■ Goal of the exercise:
Copy out each line of the listing below where the string "numOctaves" appears.
========================================================================
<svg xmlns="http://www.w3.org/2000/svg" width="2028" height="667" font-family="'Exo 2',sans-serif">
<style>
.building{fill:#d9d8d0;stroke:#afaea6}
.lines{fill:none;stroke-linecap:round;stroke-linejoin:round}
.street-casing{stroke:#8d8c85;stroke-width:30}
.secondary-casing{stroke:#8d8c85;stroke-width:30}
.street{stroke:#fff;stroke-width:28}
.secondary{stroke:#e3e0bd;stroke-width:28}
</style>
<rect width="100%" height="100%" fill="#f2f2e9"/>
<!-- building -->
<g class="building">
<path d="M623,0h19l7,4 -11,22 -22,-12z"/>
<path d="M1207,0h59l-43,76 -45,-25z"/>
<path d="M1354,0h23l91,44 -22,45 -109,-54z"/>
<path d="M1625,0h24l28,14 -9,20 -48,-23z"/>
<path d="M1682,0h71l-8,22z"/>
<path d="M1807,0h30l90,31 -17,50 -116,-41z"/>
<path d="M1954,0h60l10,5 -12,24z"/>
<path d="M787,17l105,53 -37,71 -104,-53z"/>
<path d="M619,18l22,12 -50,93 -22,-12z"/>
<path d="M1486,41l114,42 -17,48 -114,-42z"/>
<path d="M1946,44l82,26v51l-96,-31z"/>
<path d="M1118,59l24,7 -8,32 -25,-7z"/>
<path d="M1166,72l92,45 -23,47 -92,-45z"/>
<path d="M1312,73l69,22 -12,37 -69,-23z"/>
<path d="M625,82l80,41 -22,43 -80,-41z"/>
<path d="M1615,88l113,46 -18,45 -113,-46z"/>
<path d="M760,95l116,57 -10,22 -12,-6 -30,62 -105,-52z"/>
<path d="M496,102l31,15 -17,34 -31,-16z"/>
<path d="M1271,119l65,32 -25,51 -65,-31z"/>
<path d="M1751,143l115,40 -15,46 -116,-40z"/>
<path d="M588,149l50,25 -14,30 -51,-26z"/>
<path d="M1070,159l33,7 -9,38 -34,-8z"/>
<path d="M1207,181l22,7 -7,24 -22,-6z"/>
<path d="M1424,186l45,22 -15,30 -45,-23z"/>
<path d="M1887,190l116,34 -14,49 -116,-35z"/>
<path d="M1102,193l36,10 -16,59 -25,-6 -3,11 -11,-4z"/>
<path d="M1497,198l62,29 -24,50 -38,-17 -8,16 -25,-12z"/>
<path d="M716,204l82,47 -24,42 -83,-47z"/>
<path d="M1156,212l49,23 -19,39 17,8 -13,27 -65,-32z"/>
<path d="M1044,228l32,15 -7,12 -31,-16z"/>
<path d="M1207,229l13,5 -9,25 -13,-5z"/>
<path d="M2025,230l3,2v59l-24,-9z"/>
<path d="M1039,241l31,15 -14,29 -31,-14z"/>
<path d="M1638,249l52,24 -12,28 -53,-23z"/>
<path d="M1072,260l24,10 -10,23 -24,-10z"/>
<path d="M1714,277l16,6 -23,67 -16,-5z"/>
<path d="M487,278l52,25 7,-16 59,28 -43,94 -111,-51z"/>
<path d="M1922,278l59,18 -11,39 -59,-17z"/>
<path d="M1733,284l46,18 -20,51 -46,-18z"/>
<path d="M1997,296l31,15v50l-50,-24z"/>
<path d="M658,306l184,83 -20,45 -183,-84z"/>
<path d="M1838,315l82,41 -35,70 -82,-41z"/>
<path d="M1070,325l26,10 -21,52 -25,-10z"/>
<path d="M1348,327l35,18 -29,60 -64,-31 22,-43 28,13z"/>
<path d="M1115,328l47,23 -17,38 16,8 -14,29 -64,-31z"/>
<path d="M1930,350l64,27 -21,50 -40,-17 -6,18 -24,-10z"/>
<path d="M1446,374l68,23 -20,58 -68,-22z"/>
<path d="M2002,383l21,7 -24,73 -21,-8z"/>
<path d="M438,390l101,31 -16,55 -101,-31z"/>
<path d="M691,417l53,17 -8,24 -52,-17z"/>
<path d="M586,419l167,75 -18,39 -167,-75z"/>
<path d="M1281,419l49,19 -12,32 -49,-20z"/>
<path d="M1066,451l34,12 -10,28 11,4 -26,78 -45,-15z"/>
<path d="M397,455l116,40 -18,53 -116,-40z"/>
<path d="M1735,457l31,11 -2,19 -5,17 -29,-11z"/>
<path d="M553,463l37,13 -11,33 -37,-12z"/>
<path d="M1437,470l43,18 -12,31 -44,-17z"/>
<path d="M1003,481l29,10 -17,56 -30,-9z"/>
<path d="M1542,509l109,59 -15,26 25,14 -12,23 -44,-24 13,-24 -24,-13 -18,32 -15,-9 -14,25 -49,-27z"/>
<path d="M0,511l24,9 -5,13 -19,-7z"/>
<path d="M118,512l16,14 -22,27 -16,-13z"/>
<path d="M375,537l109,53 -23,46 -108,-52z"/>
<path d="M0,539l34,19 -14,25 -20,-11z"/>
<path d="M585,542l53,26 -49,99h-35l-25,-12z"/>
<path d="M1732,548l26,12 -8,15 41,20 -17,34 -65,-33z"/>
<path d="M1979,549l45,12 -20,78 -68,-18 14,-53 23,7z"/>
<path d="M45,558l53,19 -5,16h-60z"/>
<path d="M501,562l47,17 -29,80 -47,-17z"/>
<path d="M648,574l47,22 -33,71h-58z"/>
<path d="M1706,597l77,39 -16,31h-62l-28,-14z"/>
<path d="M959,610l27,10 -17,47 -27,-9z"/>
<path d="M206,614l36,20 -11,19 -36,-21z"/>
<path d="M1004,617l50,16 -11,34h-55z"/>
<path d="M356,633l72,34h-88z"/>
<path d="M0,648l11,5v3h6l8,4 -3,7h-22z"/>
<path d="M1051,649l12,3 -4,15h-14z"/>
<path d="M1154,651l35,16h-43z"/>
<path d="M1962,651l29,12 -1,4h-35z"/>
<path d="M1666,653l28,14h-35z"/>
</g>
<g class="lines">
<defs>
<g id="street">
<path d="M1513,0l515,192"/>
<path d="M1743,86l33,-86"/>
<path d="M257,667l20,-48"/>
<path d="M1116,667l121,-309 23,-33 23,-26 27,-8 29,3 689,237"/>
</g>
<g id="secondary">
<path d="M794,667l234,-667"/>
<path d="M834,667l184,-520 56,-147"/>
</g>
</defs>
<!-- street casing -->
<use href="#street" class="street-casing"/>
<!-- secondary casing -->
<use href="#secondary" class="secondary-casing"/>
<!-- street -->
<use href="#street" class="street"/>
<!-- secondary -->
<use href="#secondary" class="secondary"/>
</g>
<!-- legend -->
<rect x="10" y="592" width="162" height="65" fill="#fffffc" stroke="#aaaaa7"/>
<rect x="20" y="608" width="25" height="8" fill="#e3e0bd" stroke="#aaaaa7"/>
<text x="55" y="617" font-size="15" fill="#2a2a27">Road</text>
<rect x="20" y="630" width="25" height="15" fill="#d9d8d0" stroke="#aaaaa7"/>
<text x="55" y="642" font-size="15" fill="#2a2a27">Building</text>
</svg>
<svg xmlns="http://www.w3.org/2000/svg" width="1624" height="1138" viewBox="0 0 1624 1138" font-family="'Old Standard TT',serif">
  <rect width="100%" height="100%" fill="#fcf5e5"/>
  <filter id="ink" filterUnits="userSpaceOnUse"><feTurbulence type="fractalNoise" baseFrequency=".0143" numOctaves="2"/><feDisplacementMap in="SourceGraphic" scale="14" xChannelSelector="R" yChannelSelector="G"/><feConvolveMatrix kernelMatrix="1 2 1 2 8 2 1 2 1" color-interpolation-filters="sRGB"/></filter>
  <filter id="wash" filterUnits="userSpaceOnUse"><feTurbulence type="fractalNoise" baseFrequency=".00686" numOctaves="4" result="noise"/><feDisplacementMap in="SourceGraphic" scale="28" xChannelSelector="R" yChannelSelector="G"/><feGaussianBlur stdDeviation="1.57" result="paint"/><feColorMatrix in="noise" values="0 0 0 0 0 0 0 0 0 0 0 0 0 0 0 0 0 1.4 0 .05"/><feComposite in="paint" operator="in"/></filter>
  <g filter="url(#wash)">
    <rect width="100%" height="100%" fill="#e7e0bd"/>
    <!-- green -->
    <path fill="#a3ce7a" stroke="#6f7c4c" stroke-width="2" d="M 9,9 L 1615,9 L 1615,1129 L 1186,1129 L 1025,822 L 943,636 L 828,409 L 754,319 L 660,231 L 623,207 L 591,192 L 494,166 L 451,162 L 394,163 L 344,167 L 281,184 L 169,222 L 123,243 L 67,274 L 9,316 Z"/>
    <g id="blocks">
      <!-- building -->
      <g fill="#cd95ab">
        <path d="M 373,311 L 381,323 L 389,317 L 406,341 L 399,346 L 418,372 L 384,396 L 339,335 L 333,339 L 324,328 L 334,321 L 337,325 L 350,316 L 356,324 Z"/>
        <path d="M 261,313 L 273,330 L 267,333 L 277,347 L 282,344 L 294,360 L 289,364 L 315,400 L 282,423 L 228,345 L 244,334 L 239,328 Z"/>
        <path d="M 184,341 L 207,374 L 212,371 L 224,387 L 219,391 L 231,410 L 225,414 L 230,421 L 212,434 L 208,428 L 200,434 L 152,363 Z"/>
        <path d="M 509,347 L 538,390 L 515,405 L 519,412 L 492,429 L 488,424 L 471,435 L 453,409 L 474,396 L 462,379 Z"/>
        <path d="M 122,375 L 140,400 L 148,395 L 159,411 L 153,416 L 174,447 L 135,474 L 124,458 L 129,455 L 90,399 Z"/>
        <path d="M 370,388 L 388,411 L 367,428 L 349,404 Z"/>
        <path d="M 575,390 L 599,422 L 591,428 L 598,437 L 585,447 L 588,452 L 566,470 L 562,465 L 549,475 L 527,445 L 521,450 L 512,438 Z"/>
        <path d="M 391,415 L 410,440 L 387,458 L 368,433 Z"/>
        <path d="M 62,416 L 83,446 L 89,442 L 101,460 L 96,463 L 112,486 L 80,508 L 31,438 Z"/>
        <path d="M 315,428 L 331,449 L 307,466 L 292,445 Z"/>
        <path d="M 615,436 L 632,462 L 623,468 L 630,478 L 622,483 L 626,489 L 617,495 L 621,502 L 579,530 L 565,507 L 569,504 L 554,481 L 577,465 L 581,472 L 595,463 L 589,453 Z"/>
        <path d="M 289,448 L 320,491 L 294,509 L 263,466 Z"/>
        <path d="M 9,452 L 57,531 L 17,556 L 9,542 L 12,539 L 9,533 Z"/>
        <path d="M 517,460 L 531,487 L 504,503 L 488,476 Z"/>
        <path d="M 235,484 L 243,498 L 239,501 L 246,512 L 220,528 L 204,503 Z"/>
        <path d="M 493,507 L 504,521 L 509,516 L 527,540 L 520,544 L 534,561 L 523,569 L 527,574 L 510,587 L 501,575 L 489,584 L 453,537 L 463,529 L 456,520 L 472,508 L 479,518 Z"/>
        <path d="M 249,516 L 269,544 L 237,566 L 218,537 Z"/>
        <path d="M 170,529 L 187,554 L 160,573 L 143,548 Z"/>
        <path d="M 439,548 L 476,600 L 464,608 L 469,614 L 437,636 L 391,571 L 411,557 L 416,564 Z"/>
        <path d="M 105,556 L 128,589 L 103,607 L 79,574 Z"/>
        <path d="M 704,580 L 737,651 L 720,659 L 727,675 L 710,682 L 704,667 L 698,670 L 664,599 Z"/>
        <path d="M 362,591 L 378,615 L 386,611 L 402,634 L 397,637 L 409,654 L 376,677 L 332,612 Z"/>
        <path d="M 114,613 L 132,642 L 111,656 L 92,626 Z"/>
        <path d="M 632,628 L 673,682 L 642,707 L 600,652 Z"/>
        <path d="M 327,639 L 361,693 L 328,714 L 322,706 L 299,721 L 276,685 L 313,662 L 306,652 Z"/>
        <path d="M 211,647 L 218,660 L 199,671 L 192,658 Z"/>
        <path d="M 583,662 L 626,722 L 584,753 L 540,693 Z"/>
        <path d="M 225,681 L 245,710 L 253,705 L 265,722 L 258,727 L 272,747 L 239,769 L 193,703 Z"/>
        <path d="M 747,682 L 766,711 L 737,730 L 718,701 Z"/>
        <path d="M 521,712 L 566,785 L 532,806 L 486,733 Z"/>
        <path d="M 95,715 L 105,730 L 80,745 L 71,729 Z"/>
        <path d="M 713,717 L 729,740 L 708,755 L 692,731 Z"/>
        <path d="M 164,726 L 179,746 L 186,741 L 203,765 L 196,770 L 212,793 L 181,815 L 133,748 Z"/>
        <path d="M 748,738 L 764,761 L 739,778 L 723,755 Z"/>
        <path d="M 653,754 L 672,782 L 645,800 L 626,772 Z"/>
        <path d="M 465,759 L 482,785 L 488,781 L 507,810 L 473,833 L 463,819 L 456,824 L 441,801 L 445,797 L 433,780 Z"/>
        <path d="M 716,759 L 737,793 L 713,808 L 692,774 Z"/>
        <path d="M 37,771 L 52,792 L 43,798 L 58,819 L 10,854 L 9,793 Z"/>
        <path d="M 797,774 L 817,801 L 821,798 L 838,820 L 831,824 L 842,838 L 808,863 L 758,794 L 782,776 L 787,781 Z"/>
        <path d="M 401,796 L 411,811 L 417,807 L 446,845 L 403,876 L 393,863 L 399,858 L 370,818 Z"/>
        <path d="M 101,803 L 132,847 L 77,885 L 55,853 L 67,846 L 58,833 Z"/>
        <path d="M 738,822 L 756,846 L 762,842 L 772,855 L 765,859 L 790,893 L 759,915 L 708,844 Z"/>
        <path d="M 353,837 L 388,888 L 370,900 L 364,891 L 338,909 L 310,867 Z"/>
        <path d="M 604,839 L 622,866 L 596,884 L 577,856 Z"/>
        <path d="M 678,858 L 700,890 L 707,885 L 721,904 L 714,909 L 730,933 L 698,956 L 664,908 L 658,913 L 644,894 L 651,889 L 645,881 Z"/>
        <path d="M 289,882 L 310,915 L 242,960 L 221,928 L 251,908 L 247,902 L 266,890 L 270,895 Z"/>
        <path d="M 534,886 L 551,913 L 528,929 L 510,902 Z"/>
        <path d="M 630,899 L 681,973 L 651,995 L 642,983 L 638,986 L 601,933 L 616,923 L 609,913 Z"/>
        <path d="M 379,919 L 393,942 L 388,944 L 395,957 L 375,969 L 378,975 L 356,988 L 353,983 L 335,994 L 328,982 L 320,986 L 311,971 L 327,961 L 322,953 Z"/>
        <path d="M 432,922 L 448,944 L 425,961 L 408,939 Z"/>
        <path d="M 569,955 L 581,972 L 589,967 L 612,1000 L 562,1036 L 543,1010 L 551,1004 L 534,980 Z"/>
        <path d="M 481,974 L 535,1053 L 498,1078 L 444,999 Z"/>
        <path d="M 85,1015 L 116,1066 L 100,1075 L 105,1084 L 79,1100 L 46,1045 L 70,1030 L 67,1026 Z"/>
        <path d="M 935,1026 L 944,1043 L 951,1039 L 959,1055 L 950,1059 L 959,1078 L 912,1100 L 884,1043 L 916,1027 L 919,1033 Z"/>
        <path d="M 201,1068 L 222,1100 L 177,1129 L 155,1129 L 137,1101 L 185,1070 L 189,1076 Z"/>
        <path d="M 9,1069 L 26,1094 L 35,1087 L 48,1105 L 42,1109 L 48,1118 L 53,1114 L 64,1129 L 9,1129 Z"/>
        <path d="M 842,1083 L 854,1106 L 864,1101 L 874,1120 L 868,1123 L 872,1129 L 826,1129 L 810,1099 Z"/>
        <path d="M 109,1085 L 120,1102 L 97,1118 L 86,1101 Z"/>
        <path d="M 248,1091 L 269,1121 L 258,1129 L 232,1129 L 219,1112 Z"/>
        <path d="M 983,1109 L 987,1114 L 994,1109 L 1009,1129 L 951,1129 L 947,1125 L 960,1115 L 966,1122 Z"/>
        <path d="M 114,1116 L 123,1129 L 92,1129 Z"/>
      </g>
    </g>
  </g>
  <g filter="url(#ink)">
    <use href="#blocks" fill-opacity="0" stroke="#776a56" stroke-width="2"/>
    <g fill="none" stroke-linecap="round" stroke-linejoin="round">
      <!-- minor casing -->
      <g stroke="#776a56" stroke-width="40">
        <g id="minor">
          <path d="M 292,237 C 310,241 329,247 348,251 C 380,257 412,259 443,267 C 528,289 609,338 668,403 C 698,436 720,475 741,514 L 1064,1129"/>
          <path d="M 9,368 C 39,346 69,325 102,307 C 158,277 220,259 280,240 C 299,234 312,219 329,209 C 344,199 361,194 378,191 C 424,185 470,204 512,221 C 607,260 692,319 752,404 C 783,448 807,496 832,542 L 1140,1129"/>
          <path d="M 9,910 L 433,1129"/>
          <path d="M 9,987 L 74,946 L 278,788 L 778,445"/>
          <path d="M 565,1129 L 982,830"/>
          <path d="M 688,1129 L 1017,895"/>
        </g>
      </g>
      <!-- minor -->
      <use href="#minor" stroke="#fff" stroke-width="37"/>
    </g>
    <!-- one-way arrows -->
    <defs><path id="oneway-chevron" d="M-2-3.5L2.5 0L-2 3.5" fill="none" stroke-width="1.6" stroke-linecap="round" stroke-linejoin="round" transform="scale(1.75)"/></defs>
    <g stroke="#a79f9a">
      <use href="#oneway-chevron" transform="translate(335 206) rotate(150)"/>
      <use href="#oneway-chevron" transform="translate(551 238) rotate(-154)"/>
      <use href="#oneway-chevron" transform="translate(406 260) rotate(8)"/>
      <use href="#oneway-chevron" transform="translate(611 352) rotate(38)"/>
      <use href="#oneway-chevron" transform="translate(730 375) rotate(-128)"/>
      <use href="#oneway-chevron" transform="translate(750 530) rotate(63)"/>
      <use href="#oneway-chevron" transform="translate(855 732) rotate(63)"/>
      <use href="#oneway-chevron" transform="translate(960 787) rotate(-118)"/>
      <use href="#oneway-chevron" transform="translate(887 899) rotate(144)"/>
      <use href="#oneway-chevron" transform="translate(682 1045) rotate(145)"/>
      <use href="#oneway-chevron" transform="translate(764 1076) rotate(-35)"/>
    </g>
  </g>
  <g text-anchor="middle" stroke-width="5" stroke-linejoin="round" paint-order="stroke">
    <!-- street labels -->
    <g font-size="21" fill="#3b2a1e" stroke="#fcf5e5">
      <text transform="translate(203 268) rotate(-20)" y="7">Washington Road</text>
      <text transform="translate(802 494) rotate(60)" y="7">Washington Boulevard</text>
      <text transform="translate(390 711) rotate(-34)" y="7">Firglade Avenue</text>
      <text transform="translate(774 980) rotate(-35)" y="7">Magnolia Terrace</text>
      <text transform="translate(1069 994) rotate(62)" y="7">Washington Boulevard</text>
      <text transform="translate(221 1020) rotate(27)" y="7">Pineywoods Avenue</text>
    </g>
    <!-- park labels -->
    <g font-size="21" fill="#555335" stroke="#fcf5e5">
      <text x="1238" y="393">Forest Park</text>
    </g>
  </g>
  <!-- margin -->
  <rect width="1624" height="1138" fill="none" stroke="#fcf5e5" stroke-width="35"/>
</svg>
========================================================================
■ Response to this task:
  <filter id="ink" filterUnits="userSpaceOnUse"><feTurbulence type="fractalNoise" baseFrequency=".0143" numOctaves="2"/><feDisplacementMap in="SourceGraphic" scale="14" xChannelSelector="R" yChannelSelector="G"/><feConvolveMatrix kernelMatrix="1 2 1 2 8 2 1 2 1" color-interpolation-filters="sRGB"/></filter>
  <filter id="wash" filterUnits="userSpaceOnUse"><feTurbulence type="fractalNoise" baseFrequency=".00686" numOctaves="4" result="noise"/><feDisplacementMap in="SourceGraphic" scale="28" xChannelSelector="R" yChannelSelector="G"/><feGaussianBlur stdDeviation="1.57" result="paint"/><feColorMatrix in="noise" values="0 0 0 0 0 0 0 0 0 0 0 0 0 0 0 0 0 1.4 0 .05"/><feComposite in="paint" operator="in"/></filter>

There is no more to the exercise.